If $\ X_1, X_2, X_3$ are linearly independent solutions with $\ n$ amount of rows to a set of linear equations $\ AX = B (B\neq0)$, where the rank of $\ A$, $\ r_A=n-2$ , find a basis for $\ AX=0$ and general solution set for $\ AX=B$
I got that if:
$\ AX_1=B$
$\ AX_2=B$
$\ AX_3=B$
then $\ A(X_1-X_2)=0$, however solution has also another equation $\ A(2X_1-X_2-X_3)=0$ which I don't really understand where it comes from. Can someone explain to me how this question should be solved?
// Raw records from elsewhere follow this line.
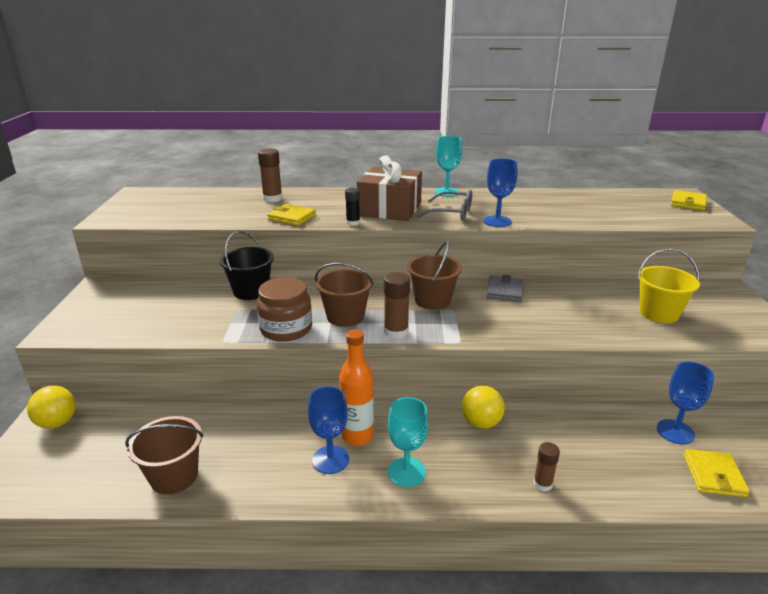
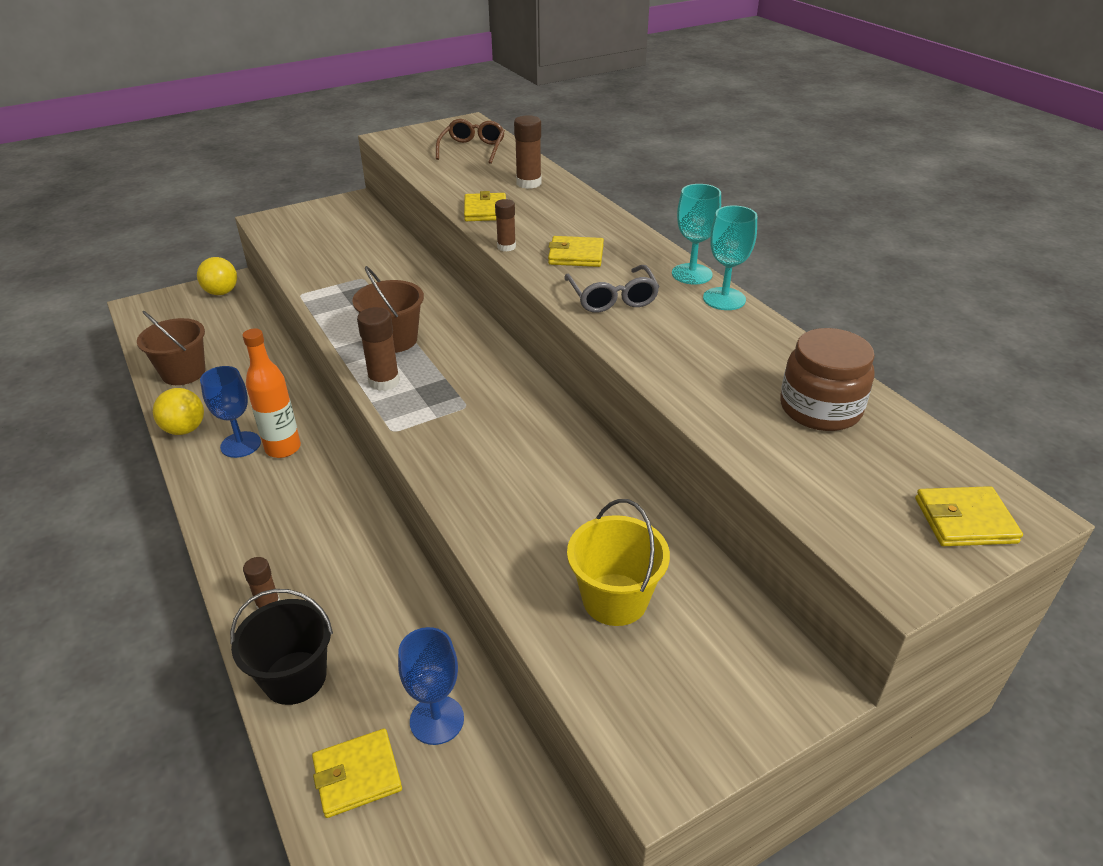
camera: 60 degrees right, 10 degrees up
(187, 201) = (472, 149): none -> brown glasses
(251, 291) = (404, 270): black bucket -> black bucket (295, 677)
(286, 329) = (344, 316): brown jar -> brown jar (820, 408)
(353, 223) = (506, 247): black glue stick -> brown glue stick
(389, 209) = (576, 255): brown gift -> yellow wallet
(406, 472) = (244, 498): turquoise goblet -> turquoise goblet (724, 299)
(432, 300) = (478, 384): brown bucket -> none
(481, 423) = (352, 527): yellow ball -> yellow ball (185, 429)
(497, 221) = (620, 338): blue goblet -> none
(504, 291) = (554, 432): grey wallet -> none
Any help will be greatly apreciated !
Thanks a lot :)
Since rank of $A$ is $n-2$, we know that its null space must have dimension $2$. So you have one more independent solution to look for other than $X_1- X_2$. Verify that: $$A(2X_1 - X_2 - X_3) = 2AX_1 - AX_2 - AX_3 = 2B - B - B = 0$$ This solution and $X_1 - X_2$ are independent, since $X_3$ cannot be written in terms of $X_1$, $X_2$ (we are given that $X_1,X_2,X_3$ are independent). Of course, this is not the only possible choice of a second basis vector for the null space.